::: Record excerpts
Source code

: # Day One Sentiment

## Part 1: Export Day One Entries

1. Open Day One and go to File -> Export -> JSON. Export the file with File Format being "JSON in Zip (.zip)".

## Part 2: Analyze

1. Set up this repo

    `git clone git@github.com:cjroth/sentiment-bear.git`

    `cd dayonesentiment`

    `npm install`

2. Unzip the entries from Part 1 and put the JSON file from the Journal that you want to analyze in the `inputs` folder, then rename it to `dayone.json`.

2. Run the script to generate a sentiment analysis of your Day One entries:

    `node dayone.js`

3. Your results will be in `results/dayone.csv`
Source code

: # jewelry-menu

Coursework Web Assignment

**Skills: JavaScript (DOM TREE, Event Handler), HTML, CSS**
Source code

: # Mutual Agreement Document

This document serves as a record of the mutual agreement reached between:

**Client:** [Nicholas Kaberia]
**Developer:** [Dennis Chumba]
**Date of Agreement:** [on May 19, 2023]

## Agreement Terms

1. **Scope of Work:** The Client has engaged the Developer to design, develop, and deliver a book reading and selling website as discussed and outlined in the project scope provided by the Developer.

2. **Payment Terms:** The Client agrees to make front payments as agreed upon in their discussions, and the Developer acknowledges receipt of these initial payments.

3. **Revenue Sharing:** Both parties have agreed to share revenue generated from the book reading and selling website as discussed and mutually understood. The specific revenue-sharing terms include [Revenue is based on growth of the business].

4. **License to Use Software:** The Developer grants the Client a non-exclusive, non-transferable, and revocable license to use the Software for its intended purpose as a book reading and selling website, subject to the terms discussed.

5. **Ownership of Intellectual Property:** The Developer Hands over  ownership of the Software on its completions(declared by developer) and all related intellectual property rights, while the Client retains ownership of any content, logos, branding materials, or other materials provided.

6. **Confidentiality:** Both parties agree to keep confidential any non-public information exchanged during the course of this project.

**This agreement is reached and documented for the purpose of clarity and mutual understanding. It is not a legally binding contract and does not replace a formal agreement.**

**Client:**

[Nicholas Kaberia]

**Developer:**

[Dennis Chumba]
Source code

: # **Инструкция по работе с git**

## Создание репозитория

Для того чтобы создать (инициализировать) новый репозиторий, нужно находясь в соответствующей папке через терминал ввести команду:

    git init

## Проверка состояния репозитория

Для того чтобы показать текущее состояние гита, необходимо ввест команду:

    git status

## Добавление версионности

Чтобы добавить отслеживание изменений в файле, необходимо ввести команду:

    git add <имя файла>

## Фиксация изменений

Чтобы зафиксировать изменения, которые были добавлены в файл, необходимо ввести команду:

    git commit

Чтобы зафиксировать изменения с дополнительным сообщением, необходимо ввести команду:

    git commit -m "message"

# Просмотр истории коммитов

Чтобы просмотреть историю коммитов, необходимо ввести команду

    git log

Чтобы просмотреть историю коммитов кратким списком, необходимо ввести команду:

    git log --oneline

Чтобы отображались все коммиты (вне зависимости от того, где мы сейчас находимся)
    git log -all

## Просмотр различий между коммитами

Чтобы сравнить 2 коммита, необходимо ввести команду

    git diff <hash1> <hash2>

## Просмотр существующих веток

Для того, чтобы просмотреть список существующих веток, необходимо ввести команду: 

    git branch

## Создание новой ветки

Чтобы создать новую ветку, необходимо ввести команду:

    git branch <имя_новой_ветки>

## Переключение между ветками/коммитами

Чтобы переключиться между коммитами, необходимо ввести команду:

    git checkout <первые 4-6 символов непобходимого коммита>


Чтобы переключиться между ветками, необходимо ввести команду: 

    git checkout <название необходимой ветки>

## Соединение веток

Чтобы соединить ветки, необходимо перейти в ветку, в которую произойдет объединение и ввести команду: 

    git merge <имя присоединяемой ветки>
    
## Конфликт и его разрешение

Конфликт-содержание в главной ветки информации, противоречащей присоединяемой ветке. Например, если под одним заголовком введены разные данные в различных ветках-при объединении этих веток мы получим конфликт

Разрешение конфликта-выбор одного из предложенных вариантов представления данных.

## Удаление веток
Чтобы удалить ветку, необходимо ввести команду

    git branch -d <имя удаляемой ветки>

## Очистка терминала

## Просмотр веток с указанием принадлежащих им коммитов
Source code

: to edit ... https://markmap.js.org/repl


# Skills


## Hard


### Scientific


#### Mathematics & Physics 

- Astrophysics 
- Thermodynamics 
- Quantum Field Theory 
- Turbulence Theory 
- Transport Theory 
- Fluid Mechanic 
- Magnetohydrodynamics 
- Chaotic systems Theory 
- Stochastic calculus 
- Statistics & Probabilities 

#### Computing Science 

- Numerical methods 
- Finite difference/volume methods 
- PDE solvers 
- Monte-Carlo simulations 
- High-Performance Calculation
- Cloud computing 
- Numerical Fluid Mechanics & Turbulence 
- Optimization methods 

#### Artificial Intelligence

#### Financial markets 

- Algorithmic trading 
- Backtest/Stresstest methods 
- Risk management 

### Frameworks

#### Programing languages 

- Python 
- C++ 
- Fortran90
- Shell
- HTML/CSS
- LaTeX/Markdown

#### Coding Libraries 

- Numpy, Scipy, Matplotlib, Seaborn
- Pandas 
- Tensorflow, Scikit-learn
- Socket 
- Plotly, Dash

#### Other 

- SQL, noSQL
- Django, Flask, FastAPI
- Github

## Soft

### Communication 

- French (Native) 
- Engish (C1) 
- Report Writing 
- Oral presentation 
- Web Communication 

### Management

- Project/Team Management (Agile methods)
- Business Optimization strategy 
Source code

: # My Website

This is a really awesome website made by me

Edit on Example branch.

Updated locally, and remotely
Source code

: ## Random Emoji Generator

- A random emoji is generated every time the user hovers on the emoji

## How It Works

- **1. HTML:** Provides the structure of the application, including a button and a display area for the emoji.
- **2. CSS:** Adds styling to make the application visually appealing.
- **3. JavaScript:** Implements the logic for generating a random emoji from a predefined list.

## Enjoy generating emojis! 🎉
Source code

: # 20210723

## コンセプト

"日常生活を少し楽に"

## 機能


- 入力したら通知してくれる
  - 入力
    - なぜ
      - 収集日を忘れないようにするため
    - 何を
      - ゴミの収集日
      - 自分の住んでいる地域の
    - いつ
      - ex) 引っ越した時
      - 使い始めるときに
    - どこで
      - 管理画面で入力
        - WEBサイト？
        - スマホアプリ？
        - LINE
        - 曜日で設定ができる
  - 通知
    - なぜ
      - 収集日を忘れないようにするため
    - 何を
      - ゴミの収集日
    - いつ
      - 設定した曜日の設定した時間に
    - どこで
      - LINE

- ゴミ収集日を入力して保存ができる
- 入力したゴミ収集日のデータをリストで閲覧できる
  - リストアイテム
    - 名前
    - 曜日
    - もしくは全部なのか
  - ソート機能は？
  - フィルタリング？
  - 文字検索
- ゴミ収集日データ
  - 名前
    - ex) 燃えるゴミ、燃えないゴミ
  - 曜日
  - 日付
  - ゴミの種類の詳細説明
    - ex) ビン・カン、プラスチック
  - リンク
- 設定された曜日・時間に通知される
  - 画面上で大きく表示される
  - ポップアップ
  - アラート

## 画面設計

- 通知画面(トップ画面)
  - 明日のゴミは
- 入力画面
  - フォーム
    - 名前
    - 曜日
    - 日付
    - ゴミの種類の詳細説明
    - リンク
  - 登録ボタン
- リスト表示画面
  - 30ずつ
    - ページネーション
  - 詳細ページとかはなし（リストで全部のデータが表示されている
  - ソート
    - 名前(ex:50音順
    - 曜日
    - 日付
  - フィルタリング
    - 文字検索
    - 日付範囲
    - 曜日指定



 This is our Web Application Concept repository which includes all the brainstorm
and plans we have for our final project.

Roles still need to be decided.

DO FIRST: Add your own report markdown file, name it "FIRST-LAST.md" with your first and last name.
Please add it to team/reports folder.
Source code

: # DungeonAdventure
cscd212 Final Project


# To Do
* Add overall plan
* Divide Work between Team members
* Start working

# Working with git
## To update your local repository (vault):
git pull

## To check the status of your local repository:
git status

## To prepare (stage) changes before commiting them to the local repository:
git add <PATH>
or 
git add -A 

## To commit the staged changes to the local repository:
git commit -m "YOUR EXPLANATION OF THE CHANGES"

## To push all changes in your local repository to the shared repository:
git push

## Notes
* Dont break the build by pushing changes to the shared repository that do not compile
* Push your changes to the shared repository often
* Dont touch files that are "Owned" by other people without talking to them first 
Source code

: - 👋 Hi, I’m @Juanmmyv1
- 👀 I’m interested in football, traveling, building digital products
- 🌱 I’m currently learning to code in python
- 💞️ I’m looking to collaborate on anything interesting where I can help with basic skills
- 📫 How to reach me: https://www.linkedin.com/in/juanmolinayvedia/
::::::
### What to do
Pull out each line of the rows above that contains the string "изменения". The match is case-sensitive.

### Result of the exercise
Чтобы зафиксировать изменения, которые были добавлены в файл, необходимо ввести команду:
Чтобы зафиксировать изменения с дополнительным сообщением, необходимо ввести команду:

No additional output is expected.